Graeme Cant wrote:
FLARM is directed see and avoid. It's to direct your lookout, not
replace it. Making it mandatory would waste the money of the vigilant
few and encourage the worst habits of the complacent. We have enough
bureaucracy, lets leave it optional. The element of uncertainty will
help keep us all looking.
Although seriously perverted in the detail, this is correct in so far as
FLARM is directed see and avoid.
Where this analysis falls off the rails is the assertion that an element
of uncertainty will "help keep us all looking out".
Were that true, then we would have devices fitted to our parachutes that
would randomly disable them so to encourage us to avoid their use after
a collision!
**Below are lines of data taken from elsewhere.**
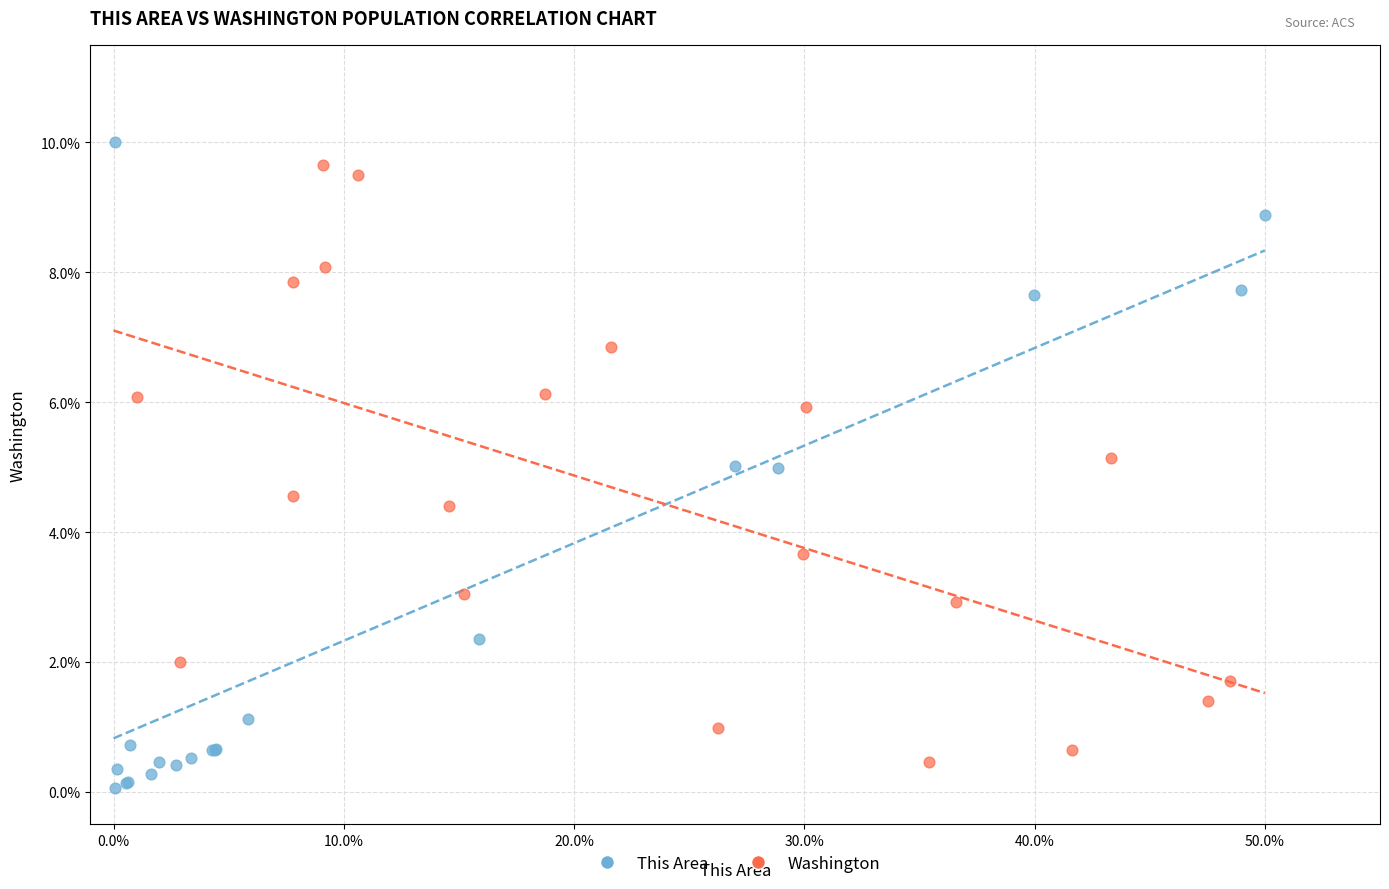

Which series has the largest Y range (max minus min)?

This Area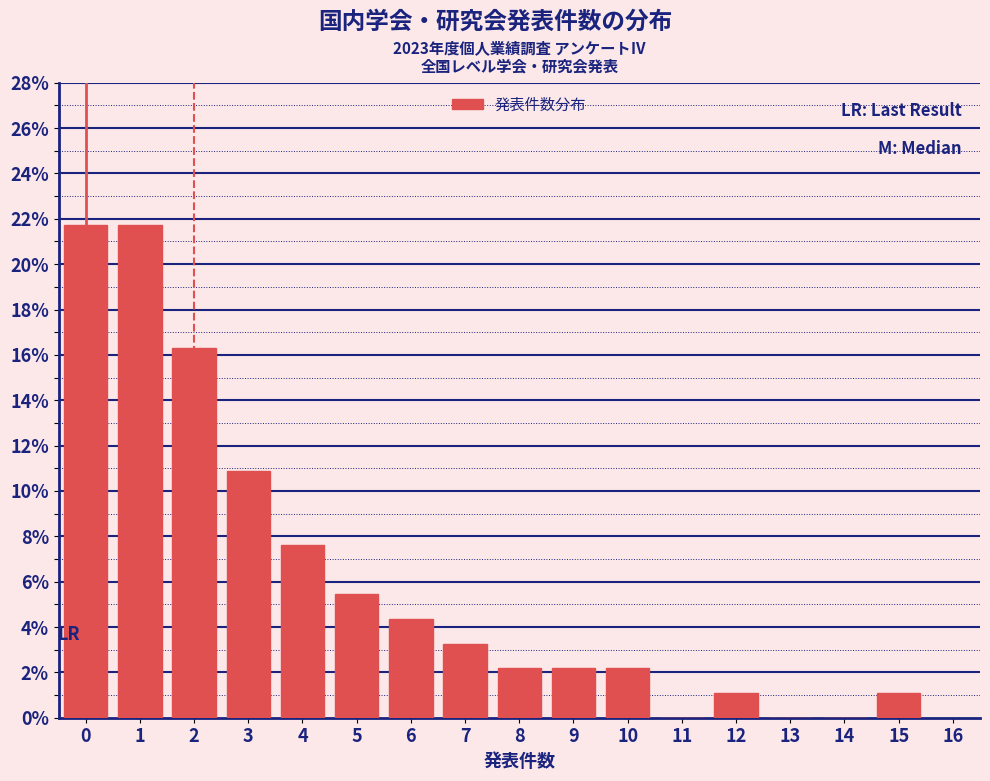

Reading left to right, list every bar in this chart as the range it spans on the x-axis followed by its height. The values are not printed on the chart, so give them approximately, as read against the axis.

-0.5 to 0.5: 21.8
0.5 to 1.5: 21.8
1.5 to 2.5: 16.4
2.5 to 3.5: 10.8
3.5 to 4.5: 7.6
4.5 to 5.5: 5.4
5.5 to 6.5: 4.4
6.5 to 7.5: 3.2
7.5 to 8.5: 2.2
8.5 to 9.5: 2.2
9.5 to 10.5: 2.2
10.5 to 11.5: 0
11.5 to 12.5: 1.0
12.5 to 13.5: 0
13.5 to 14.5: 0
14.5 to 15.5: 1.0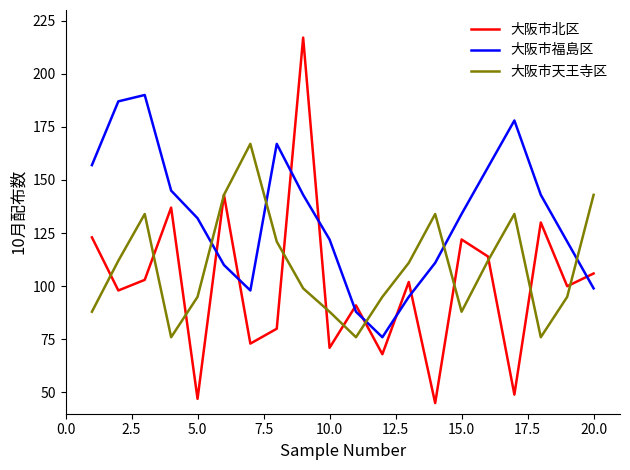

How many intersections are there between 大阪市福島区 and 大阪市天王寺区?

5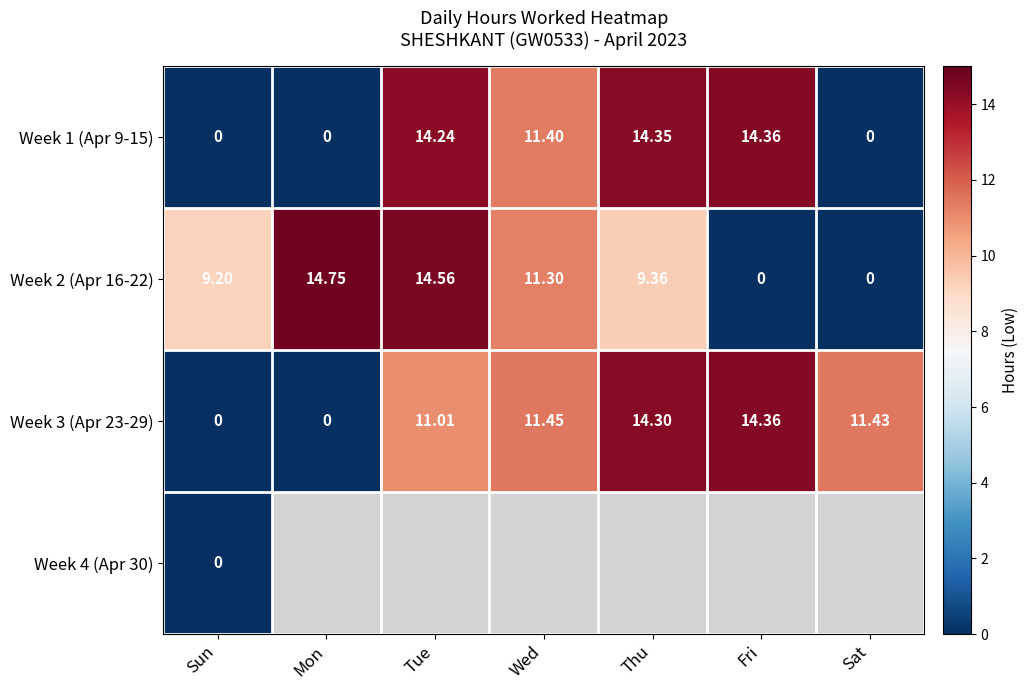

Which category has the highest value in the Week 2 (Apr 16-22) series?

Mon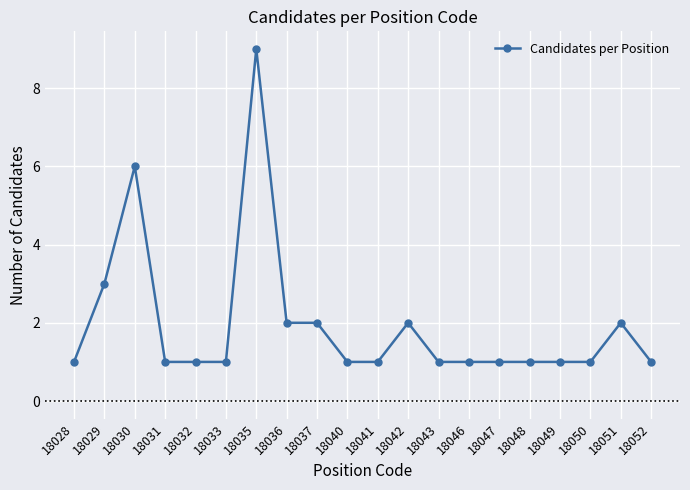

At which category does the data reach its first local peak?

18030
I certainly am not aware of any such device, but perhaps
the author of the above remarks can sell you one as he, of course,
always flies with such a device.
Back in the real world, those of us who have now flown many competition
and club hours with FLARMs are convinced of their value by our experience.
I - and indeed every single pilot I have spoken with about using FLARM -
have experienced FLARM pointing out a glider too us before we had
acquired it through our scan.
Of course, it would be possible to claim that this just proves that our
scans were inadequate - which obviously they were as we did not see the
gliders before FLARM pointed out to us. However, this entirely misses
the point that, for competition pilots, we are talking about probably
the most collision and look out aware group of pilots in Australia. If
their scan is missing gliders, what about the average club pilot?
The simple fact of the matter is that no scan is ever going to be
perfect (even allowing for blind spots, which all gliders have). FLARM
augments our scan, it can never replace it.
Even if every glider was fitted with FLARM (and ignoring the possibility
of FLARM failures from whatever cause), we would still need to maintain
an excellent scan: I see no evidence that wedge tailed eagles (or other
large birds) are under any evolutionary pressure to evolve FLARM units
(to name but one of many non-FLARMed airspace users).
FLARM is a great way of augmenting our lookout, as it helps us find
those airspace users that are proven to present the highest collision
risk: other gliders (and glider tugs).